Modern mountain bikes have a slacker headtube angle which makes the bike more stable at speed but hurts its maneuverability.
For that reason, dedicated dirt jumpers have a steeper headtube angle.
The next table compares the headtube angles of dirt jumpers and downhill bikes:
|Dirt Jumpers||HTA||Downhill Bikes||HTA|
|DMR Sect||69°||Mondraker Summum||63.5°|
|Scott Voltage YZ 0.1||68.5°||YT Industries Tues 29||63.5°|
|Marin Alcatraz||69°||Commencal Supreme DH||63.5°|
|Commencal Absolut Dirt||69°||Canyon Sender CFR||63°|
|Santa Cruz Jackal||68.7°||Scott Gambler 900 Tuned||62°|
|Canyon Stitched 720 Pro||69°||Yeti – SB 165||63.5°|
Conclusion: Full-suspension bikes have a notably slacker head tube angle than a dedicated dirt jump bike. This makes the performance of technical tricks more difficult.
- Longer Chainstays
Another difference between dirt jumpers and full-suspension bikes is the length of the chainstays. The chainstays of dirt jumpers are notably shorter than those of regular MTBs. This makes it easier to lift the front and rear wheel.
The next table compares the chainstay length of dirt jumpers and full-suspension bikes:
|Dirt Jumpers||Chainstay Length||Downhill bike||Chainstay Length|
|DMR Sect||390mm||Mondraker Summum||445-460mm|
|Scott Voltage YZ 0.1||380mm||YT Industries Tues 29||440mm|
|Marin Alcatraz||395mm||Commencal Supreme DH||439mm|
|Commencal Absolut Dirt||390mm||Canyon Sender CFR||435-445mm|
|Santa Cruz Jackal||387.4mm||Scott Gambler 900 Tuned||435-450mm|
|Canyon Stitched 720 Pro||397mm||Yeti – SB 165||433mm|
Conclusion: The chainstays of full-suspension bikes are notably longer than those of dedicated dirt jumpers. As a result, it’s more difficult to lift the front and rear wheel of full-suspension bikes during jumps.
The Benefits of Using a Full-suspension Bike For Jumps
- More Forgiving Landings
The main benefit of full-suspension bikes is that they’re more forgiving when riding on diverse terrain and landing.
The rear shock compresses upon meeting an irregularity and keeps the rear wheel planted. Conversely, the rear ends of rigid bikes bounce around since there’s nothing beside the tire to absorb a hit.
Having said that, this benefit of full-suspension bikes isn’t enough to negate all the negatives.
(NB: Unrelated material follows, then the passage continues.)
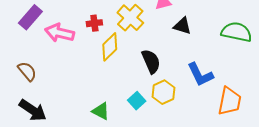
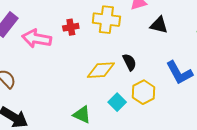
yellow cross: (130, 18) -> (106, 20), turned -32
yellow diamond: (110, 47) -> (101, 70), moved, turned 44
black semicircle: (151, 61) -> (129, 62), size x0.7

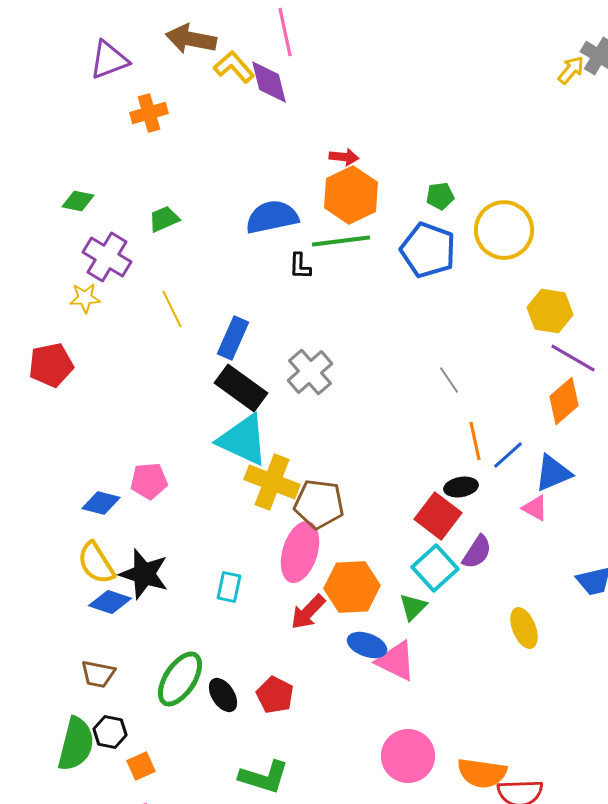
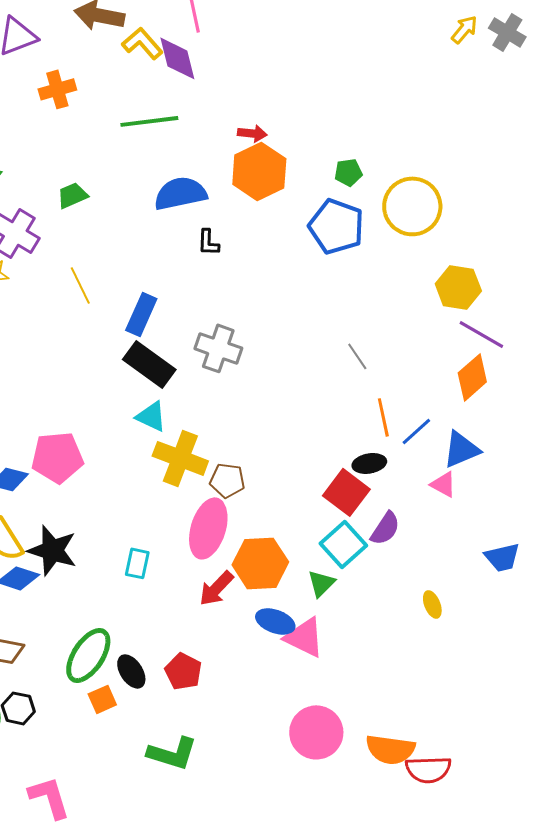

Hence why dedicated jump bikes will continue to come in a hardtail format.
Summary: What You Need To Know
Full-suspension MTBs are not optimal for jumps because:
- The rear suspension could push the bike in an unpredictable direction when jumping.
- Full-suspension bikes are notably heavier than hardtails and dirt jumpers.
- Full-suspension bikes have longer chainstays which make it more difficult to lift the front and rear wheel.
- The head tube angle of full-suspension bikes is slack and hurts maneuverability.
- Full-suspension bikes accelerate slowly and make it more difficult to hit a series of jumps with sufficient speed.
- The wheels of full suspension bikes are larger than the 26″ models that we find on dirt jumpers. This hurts the bike’s acceleration and maneuverability.
A full-suspension bike may be imperfect for jumps, but it can still be used for that task if one is sensible and aware of the bike’s limitations. That said, nothing beats a dirt jumper for jumping.